Question Video: Finding the Maximum Distance a Man Can Climb on a Ladder Resting between a Smooth Vertical Wall and a Rough Horizontal Floor Mathematics

A uniform ladder is resting in a vertical plane with its upper end against a smooth vertical wall and its lower one on a rough horizontal floor, where the coefficient of friction between the ladder and the floor is 2/3. The ladder is inclined to the horizontal at an angle measuring 48°. Given that the ladder weighs 295 N and has a length 𝐿, find, in terms of 𝐿, the maximum distance a man weighing 610 N can climb up the ladder without it slipping, rounding your answer to two decimal places.

08:54

Video Transcript

A uniform ladder is resting in a vertical plane with its upper end against a smooth vertical wall and its lower one on a rough horizontal floor, where the coefficient of friction between the ladder and the floor is two-thirds. The ladder is inclined to the horizontal at an angle measuring 48 degrees. Given that the ladder weighs 295 newtons and has a length 𝐿, find, in terms of 𝐿, the maximum distance a man weighing 610 newtons can climb up the ladder without it slipping, rounding your answer to two decimal places.
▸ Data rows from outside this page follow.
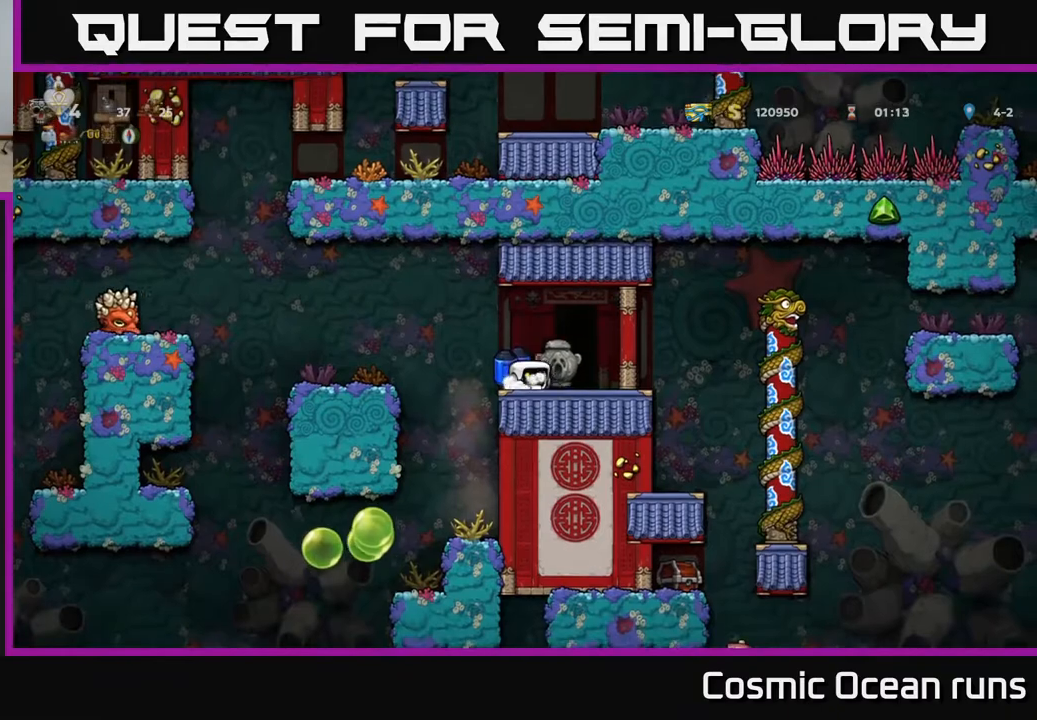
{"buttons": [], "left_stick": "center", "right_stick": "center", "events": [[17, "X", "up"], [83, "DPAD_DOWN", "up"], [200, "DPAD_LEFT", "down"], [350, "DPAD_LEFT", "up"]]}
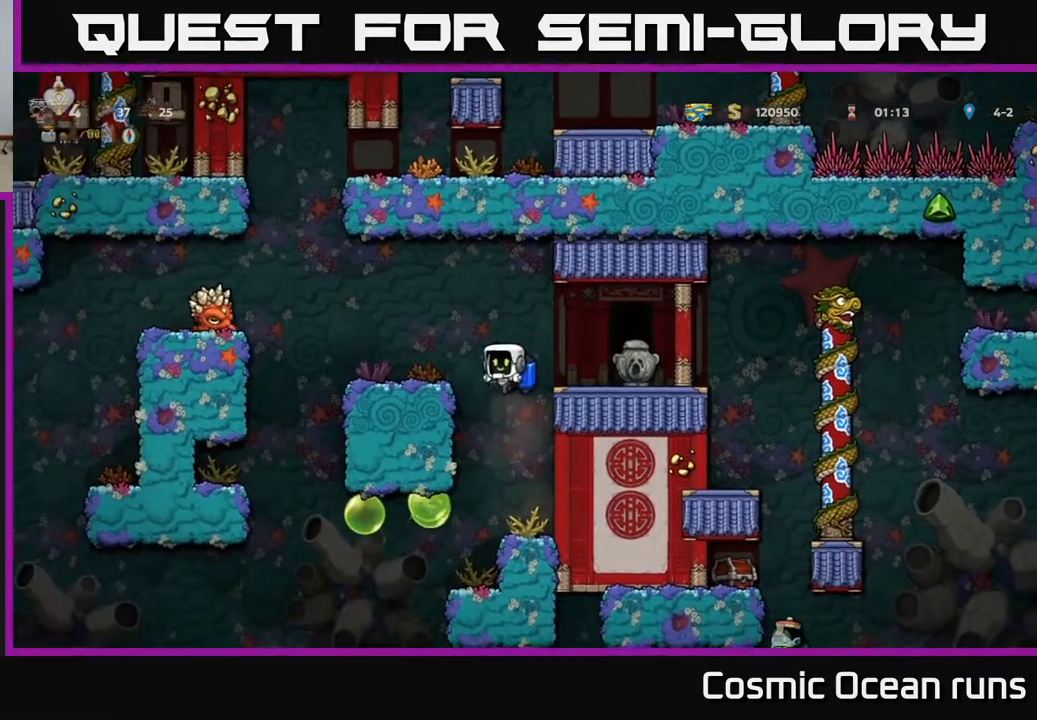
{"buttons": [], "left_stick": "center", "right_stick": "center", "events": []}
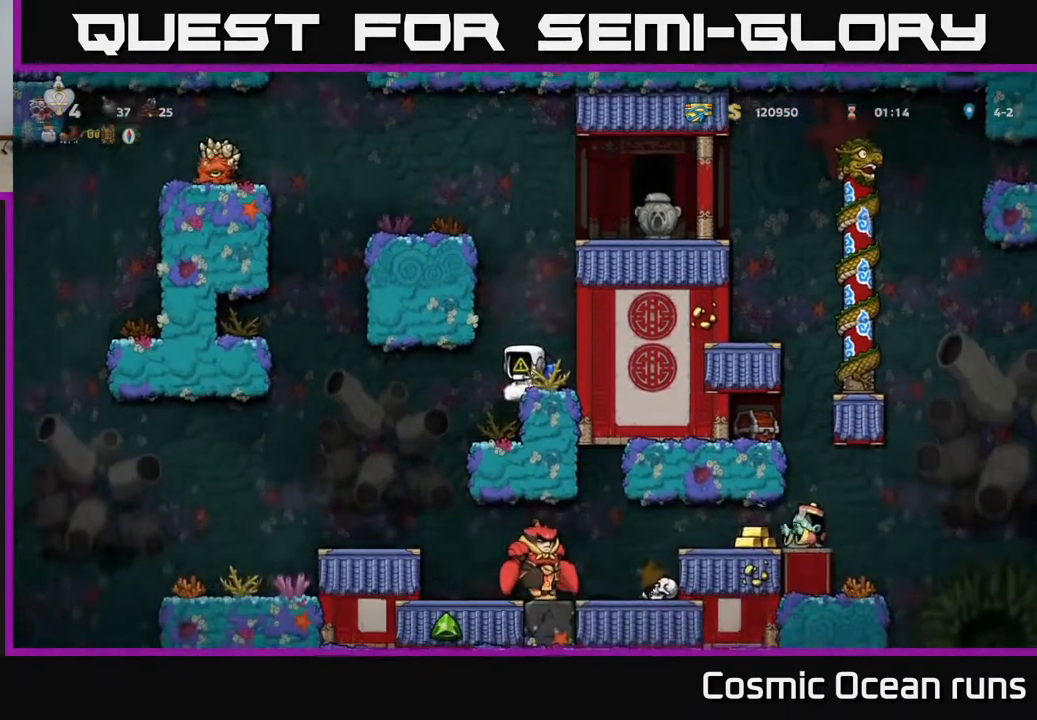
{"buttons": ["DPAD_LEFT"], "left_stick": "center", "right_stick": "center", "events": [[467, "DPAD_LEFT", "down"]]}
To answer this question, we’re simply going to begin by drawing a diagram. The angle that the ladder makes with the horizontal is 48 degrees. We’re told that the ladder is uniform and that it weighs 295 newtons. The fact that it is uniform means that its weight is evenly distributed along its length. And so when we model this, we can model its weight as acting exactly halfway along the ladder. Well, since the ladder is 𝐿 long and we’re not told the units, we know that this acts at a distance of a half 𝐿 from the base of the ladder. We’re told that the floor is rough, and so this means there’s a frictional force of the floor on the ladder. This acts against the direction in which the ladder is looking to slide. And so, in our diagram, it acts to the right.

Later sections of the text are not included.